:: LISTED ENTRIES ::

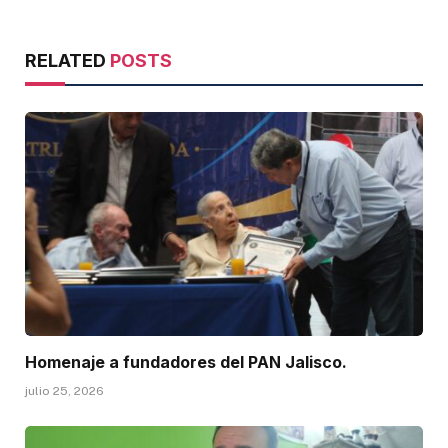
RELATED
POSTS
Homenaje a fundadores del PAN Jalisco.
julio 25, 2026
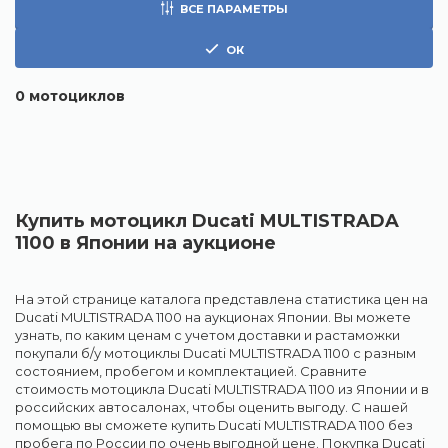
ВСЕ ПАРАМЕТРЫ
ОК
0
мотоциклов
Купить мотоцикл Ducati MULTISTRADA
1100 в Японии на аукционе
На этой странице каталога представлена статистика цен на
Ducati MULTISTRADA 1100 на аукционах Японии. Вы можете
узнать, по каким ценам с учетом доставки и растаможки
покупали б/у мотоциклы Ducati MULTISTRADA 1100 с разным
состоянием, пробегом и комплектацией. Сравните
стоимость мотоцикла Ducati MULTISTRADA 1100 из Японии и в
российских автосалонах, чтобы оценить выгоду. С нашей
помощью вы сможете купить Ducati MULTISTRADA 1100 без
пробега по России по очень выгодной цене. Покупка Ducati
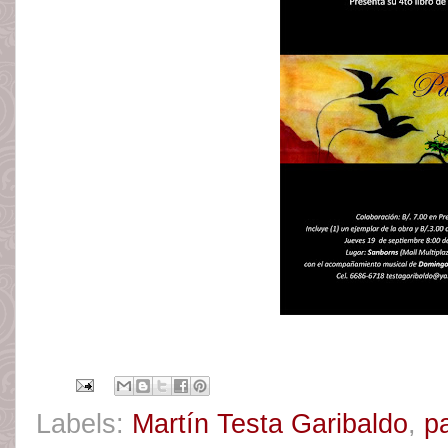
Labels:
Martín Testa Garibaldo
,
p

:::
:: LISTED ENTRIES ::

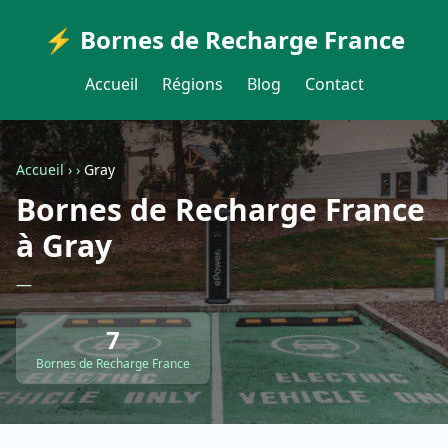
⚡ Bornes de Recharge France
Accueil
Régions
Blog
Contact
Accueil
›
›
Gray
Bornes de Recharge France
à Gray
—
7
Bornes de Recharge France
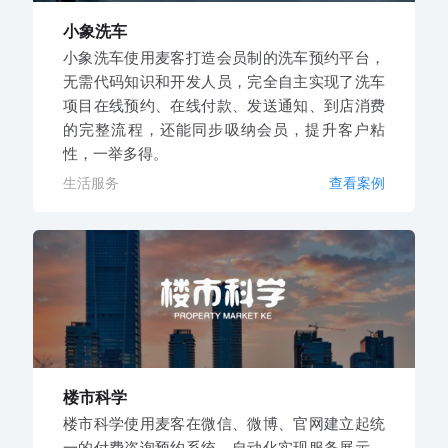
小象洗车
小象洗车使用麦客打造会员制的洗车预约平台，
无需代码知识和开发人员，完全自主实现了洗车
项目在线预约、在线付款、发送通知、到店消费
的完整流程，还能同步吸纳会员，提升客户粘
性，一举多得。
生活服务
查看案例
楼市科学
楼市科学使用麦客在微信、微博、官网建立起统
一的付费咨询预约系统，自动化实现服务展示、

:::

Where the data above reaches the line holding "的完整流程，还能同步吸纳会员，提升客户粘", begin printing, and stop after the line holding "一的付费咨询预约系统，自动化实现服务展示、". Each line must be reproduced exactly, with nothing else added.

-- ANSWER TO THIS PROBLEM --
的完整流程，还能同步吸纳会员，提升客户粘
性，一举多得。
生活服务
查看案例
楼市科学
楼市科学使用麦客在微信、微博、官网建立起统
一的付费咨询预约系统，自动化实现服务展示、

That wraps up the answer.